Un soir, le grand aux cheveux crépus jouait dehors. C’était l’hiver. Plein de neige partout. Il rentre en coup de vent : «Jocelyn, je voudrais savoir si ce que je fais est correct. Moi et trois filles, on s’amuse à se lancer des boules de neige. Mais aucune de ces filles n’est ma copine. En plus, elles sont trois. Est-ce bien un gars jouant avec trois filles?»

Moi de lui répondre: «Mais tu es au Canada mon cher, tu peux jouer avec le nombre de filles que tu veux et le nombre de boules que tu veux!»

Le grand aux cheveux crépus est même venu passer Noël chez ma famille à Yamachiche. Souvenez-vous : je vous avais raconté l’histoire dans «Un chameau dans la neige et le froid » l’an dernier.

Qu’ai-je retenu de mon expérience avec les deux Iraniens? Le sentiment du devoir accompli.

Le Russe

Je n’ai passé qu’une journée avec Igor, mais quelle journée !

Igor avait fui l’Union soviétique. Il vivait seul à Montréal avec sa mère. Mon patron m’offre deux billets pour un match du Canadien : «Tiens, amène-le au Forum! Les Russes adorent le hockey.»

Après le match, on avait jasé en marchant au centre-ville de Montréal. Sur le chemin du retour, Igor me demande dans l’auto :

-Jocelyn, tu as couché avec combien de femmes?

J’étais vexé.

-Igor ! On se connaît à peine !

Igor s’excuse. Deux minutes plus tard, il se met à compter sur ses doigts en silence. Puis, sur un ton de triomphe:

-Moi, j’ai couché avec 42 femmes !

Avouez que c’est beaucoup. Curieux, je lui ai demandé comment il pouvait arriver à un chiffre aussi exact.

Facile. Igor vivait seul avec sa mère dans son village de Russie. Comme on sait, les Russes boivent beaucoup de vodka. Trop de vodka. Arrive un moment où, au lit, ils perdent de l’énergie. Vous me voyez venir ? Comme Igor ne buvait pas de vodka, les femmes du village se passaient le mot.

Qu’ai-je retenu de mon expérience avec Igor?

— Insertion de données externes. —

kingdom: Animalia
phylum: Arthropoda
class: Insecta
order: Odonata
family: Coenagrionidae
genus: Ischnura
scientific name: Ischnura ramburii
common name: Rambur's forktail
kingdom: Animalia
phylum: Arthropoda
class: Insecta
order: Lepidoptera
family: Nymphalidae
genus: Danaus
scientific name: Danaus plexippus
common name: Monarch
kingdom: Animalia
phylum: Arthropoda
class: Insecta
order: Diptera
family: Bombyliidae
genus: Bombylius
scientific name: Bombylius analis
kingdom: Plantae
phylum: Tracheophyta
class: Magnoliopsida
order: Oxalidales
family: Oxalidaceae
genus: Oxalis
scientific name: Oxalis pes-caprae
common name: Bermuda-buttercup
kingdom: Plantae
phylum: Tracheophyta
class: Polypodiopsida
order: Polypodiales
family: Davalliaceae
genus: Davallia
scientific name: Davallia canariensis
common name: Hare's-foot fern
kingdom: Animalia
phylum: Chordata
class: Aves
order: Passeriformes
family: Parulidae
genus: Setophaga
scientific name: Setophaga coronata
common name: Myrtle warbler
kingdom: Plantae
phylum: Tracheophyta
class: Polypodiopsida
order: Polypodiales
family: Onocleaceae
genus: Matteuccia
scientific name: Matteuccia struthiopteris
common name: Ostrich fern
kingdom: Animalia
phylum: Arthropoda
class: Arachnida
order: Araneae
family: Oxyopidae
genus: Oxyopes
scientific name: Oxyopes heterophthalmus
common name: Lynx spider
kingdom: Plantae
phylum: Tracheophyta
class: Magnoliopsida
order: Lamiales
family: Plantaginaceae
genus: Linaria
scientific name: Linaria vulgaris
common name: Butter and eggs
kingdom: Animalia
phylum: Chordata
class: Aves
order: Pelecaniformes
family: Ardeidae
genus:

Qu’il y a des gars plus chanceux que d’autres dans la vie.

La Chinoise

Autrefois étudiante à l’UQTR, elle vient nous voir une fois par année, moi et ma copine. Elle est artiste. Elle nous raconte ses problèmes d’immigrante, ses angoisses, ses joies, ses déceptions. La vie en Chine aussi.

Elle entretient un rêve: rapprocher les artistes québécois des artistes chinois. C’est l’œuvre d’une vie, madame ! Et c’est énorme ce que ça va demander en termes de temps et d’effort. Et pour cela, cette fille-là a toute mon admiration.